The results of the updated ranking function are below:
The results really are not that different. If you think about it, that is a sign of robustness with the strategy. The system is not sensitive to this ranking function, even significant changes to the calculation lead to very similar results. This gives me more confidence that there has not been unintentional overfitting or a lucky parameter choice with the ranking function. I will keep the original ranking function since the annualized ranking function is slightly more complex and doesn't add any benefit to this particular system.
All Weather Portfolio Improvement #4 - Add Managed Futures ETFs:
Another suggestion to improve the All Weather portfolio was to add managed futures ETFs to the list of ETFs the system can trade. I like this idea as Managed Futures are intuitively an uncorrelated return to the rest of the ETFs. The suggested ETFs were DBMF and KMLM, looking at both of these ETFs, they have very similar price patterns but DBMF has a longer price history, so I will go with DBMF to better see the effect on the All Weather Portfolio.

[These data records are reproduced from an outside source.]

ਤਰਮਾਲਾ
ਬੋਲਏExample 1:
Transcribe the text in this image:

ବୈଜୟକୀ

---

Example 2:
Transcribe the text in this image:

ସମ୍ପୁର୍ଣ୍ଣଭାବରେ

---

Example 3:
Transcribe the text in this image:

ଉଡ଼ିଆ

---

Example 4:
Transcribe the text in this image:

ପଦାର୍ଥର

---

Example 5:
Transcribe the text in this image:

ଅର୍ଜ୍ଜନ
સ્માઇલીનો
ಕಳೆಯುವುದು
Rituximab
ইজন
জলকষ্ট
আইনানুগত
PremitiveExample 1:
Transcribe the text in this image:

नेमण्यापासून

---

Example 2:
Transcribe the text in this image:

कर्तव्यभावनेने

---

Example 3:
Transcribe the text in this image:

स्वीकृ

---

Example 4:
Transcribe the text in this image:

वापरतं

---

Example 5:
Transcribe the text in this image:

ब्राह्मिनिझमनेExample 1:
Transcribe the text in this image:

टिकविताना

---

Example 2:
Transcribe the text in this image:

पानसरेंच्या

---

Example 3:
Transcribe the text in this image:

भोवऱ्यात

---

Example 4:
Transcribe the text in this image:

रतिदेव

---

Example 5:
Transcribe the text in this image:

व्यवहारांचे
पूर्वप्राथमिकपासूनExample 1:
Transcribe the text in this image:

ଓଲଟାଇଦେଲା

We have to be careful because for the first couple years the ETF has very little volume and the price was erratic. So we will take results during that time with a grain of salt, but it looks like today the volume and price behavior has matured so its likely okay to trade going forward.
Adding the DBMF ETF did not change performance much (remember the ETF is only available 2019 onwards). Though I do like the diversification aspect, so I think I will keep it. The purpose of this All Weather portfolio is to be diversified and uncorrelated to the market, so having a managed futures ETF meets that goal. Also, 4 years of price history is not a significant enough period of time to see the impact on the portfolio, especially since the rest of the portfolio is tested back for 24 years.

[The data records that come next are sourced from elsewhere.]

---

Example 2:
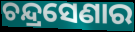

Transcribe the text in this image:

ଚନ୍ଦ୍ରସେଣାର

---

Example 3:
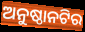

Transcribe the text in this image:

ଅନୁଷ୍ଠାନଟିର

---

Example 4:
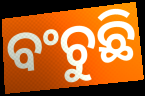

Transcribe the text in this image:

ବଂଚୁଛି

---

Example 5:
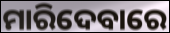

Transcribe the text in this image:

ମାରିଦେବାରେ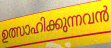
ഉത്സാഹിക്കുന്നവൻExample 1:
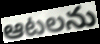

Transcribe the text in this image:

ఆటలను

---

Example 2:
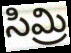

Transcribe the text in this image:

సిమ్రి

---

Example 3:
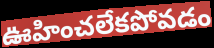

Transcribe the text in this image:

ఊహించలేకపోవడం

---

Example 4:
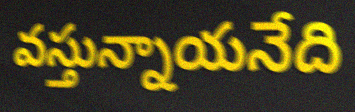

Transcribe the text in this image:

వస్తున్నాయనేది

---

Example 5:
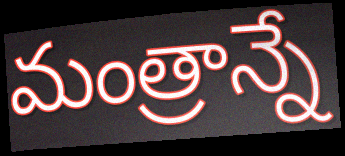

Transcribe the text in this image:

మంత్రాన్నేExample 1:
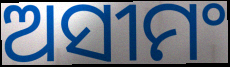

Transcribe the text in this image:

ଅସୀମଂ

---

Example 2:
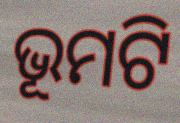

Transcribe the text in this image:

ଭୂମଟି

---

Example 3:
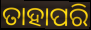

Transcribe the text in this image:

ତାହାପରି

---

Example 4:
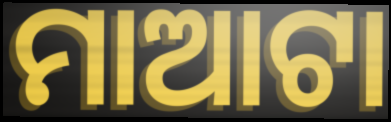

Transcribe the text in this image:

ମାଆଟା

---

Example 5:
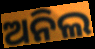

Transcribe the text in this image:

ଅନିଲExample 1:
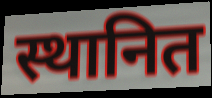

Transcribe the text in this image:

स्थानित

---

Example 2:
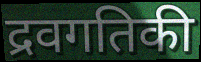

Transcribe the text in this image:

द्रवगतिकी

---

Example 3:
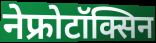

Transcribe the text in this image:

नेफ्रोटॉक्सिन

As you can see from the correlations of returns for DBMF (far right column), it is almost a zero correlation for all other ETFs. This is exactly what we want for an All Weather Portfolio. Hence, why I am inclined to keep this ETF. If anyone else has ETF suggestions that may be uncorrelated, please let me know.

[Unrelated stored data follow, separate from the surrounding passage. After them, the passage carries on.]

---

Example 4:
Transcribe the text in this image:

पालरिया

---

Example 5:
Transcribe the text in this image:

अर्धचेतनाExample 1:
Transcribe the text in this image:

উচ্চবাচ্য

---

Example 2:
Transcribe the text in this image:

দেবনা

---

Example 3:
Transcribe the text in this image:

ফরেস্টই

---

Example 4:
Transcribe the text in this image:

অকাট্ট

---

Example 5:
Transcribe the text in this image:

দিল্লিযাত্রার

Final All Weather Portfolio:
Out of all the four changes I tested, I chose to keep one to finalize the TradeQuantiX All Weather Portfolio. The update I have chose to make is:
Add DBMF Managed Futures ETF to the portfolio
Just one update, all the other ideas did not seem to add any value for the increase in complexity. The addition of the Managed Future ETF does not add much complexity and helps us work towards the purpose of this All Weather Portfolio, get as much diversification as possible.
Conclusions:
Not all ideas are as good as they seem. Some ideas feel like they should work, but they just don’t or add more complexity than benefit. That’s okay and it’s part of the system development game. We still were able to slightly improve the system by adding another uncorrelated Managed Futures ETF DBMF. Sometimes if feels like we wasted time going through all these ideas just for most to fail. In reality, it’s not a waste of time, now that you have checked these ideas off the list you are one step closer to an idea that will actually work. Never stop generating and testing ideas, 95% of ideas will fail but that 5% that end up being great ideas are what will make you a profitable trader.
Great work, thanks for sharing!
For part of my portfolio, trend following, in which I use 24 ETFs, I have a position sizing system based on momentum and linear decay. I classify the ETFs by ROC (90 days) and make 3 groups, to the first group I assign 50% of the capital, to the second 35% and to the third 15%, rebalancing the position monthly.